Sinus and related respiratory infections could impact your breath, making it smell like feces. Therefore, a detailed exam by a board-certified ENT specialist could help unravel your miseries, get them treated, so you also get to live a normal life.
Other than the bad breath, sinus issues could also manifest themselves in the form of jaw pains. This is relatable since the sinus cavities are located very close to your top teeth roots, making sinus pressure pain feel like it’s your tooth that’s hurting.

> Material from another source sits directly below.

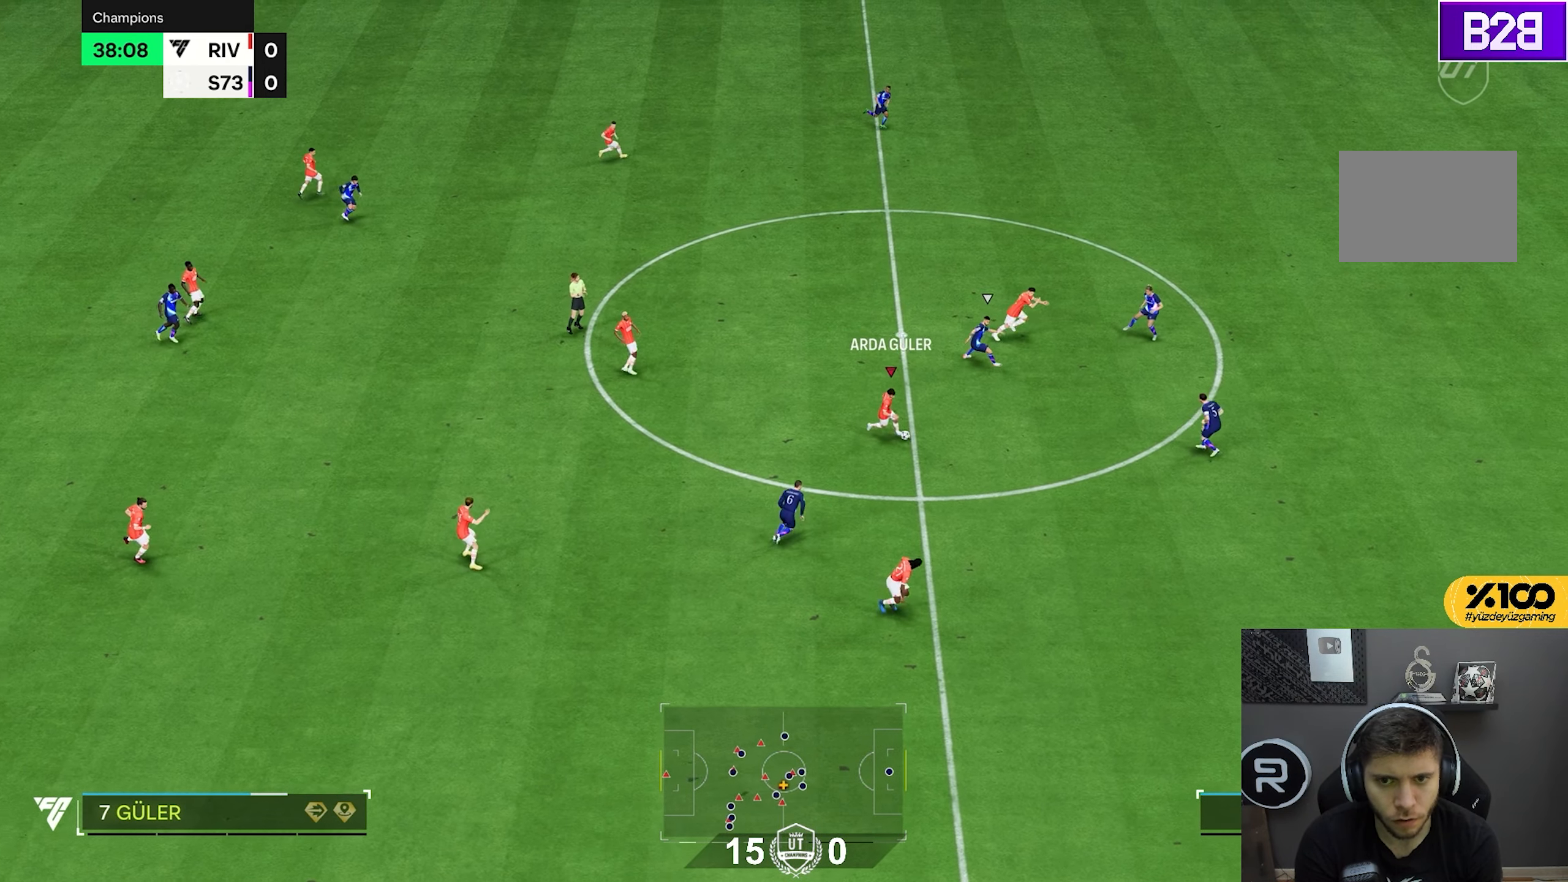
{"dt_ms": 500, "buttons": ["R2"], "left_stick": "down-right", "right_stick": "center", "events": [[67, "R2", "down"]]}
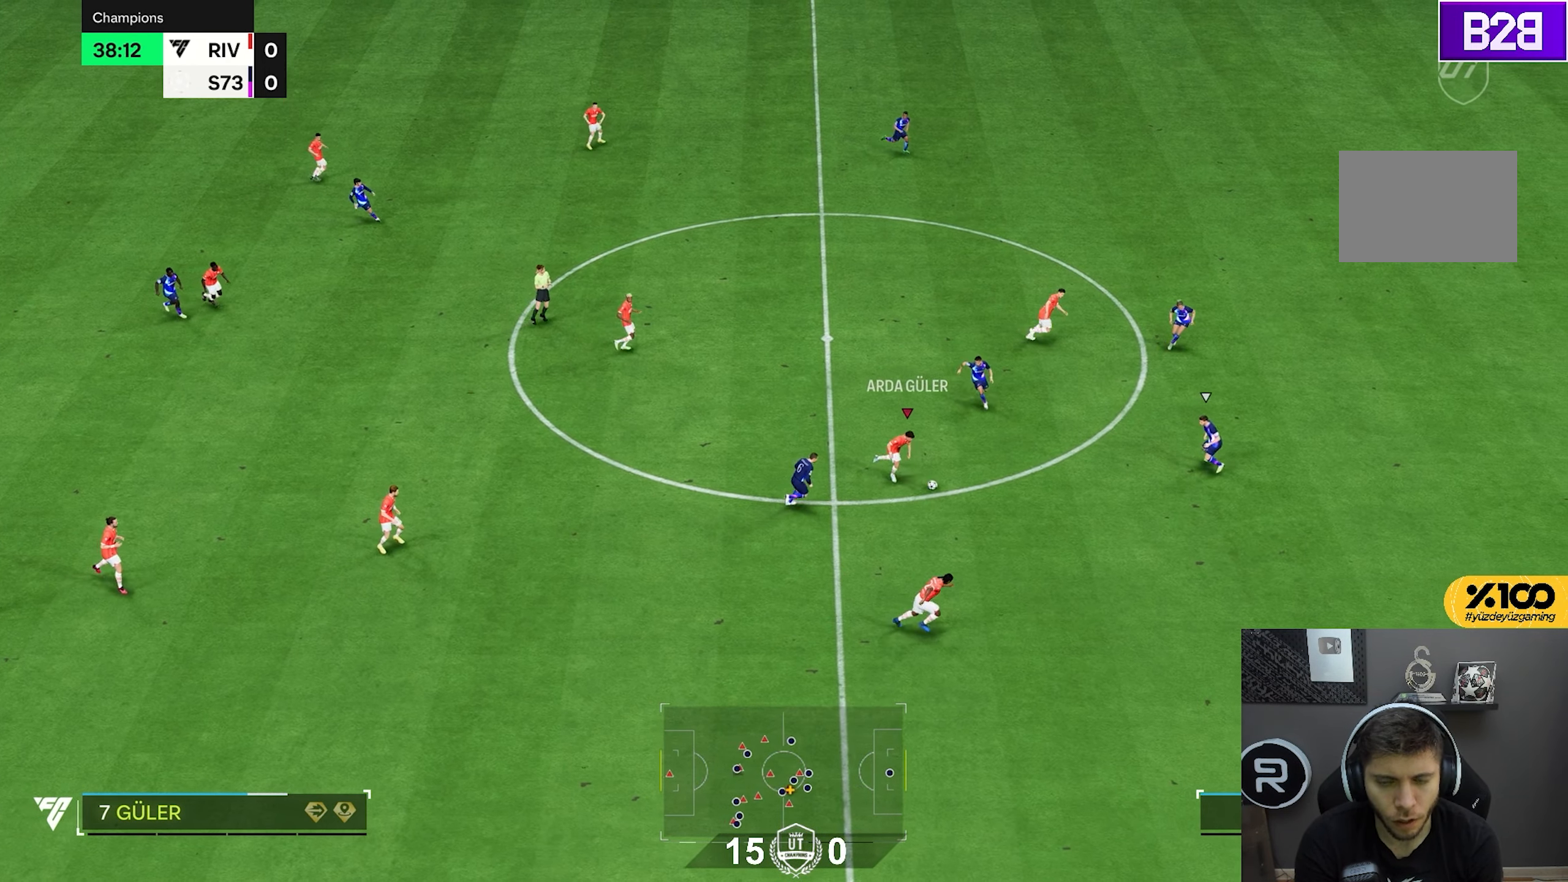
{"dt_ms": 500, "buttons": ["R2"], "left_stick": "down-right", "right_stick": "center", "events": []}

If the dental exams reveal that gum pain has nothing to do with your teeth or gums, the dentist will most likely suggest that you see an ENT specialist get you checked for sinus issues.
Temporomandibular Joint (TMJ) Disorder
Temporomandibular Joint (TMJ) disorder is a disorder that causes pain in the jaw joints in the muscles controlling your jaw movements. Now, if you also experience what feels like joint pain but the dentist doesn’t detect any probable cause of the pain, chances are high you could be dealing with TMJ disorder.
The dentist may suggest a visit to an ENT clinic for MRI, or CT scans to have you assessed for any joint or problem issues. Now, the ENT can only diagnose your TMJ disorder and treat only minor cases of this condition. For complicated cases that require surgery, you may need to work with a board-certified oral surgeon.
Can you Visit an ENT Clinic without Referral?
You can always visit an ENT clinic without a referral. This would particularly be necessary if you’re dealing with a medical emergency issue, for example, an accident that affected your nasal structures, and you need emergency surgery to save a life or to repair the problem at its earliest stages when it can still be controlled. There are, however, isolated cases where a referral is necessary.
For example, you may need a referral from either your primary doctor or another specialist doctor for example a dentist if you want your treatment costs to be covered by insurance. Depending on your insurance provider, they may insist that you have a referral from a recognized medical practitioner for you to be approved for these claims. Therefore, be sure to always understand your provider’s terms.
Dentists also refer patients to ENT specialists and they’d mostly do so when necessary.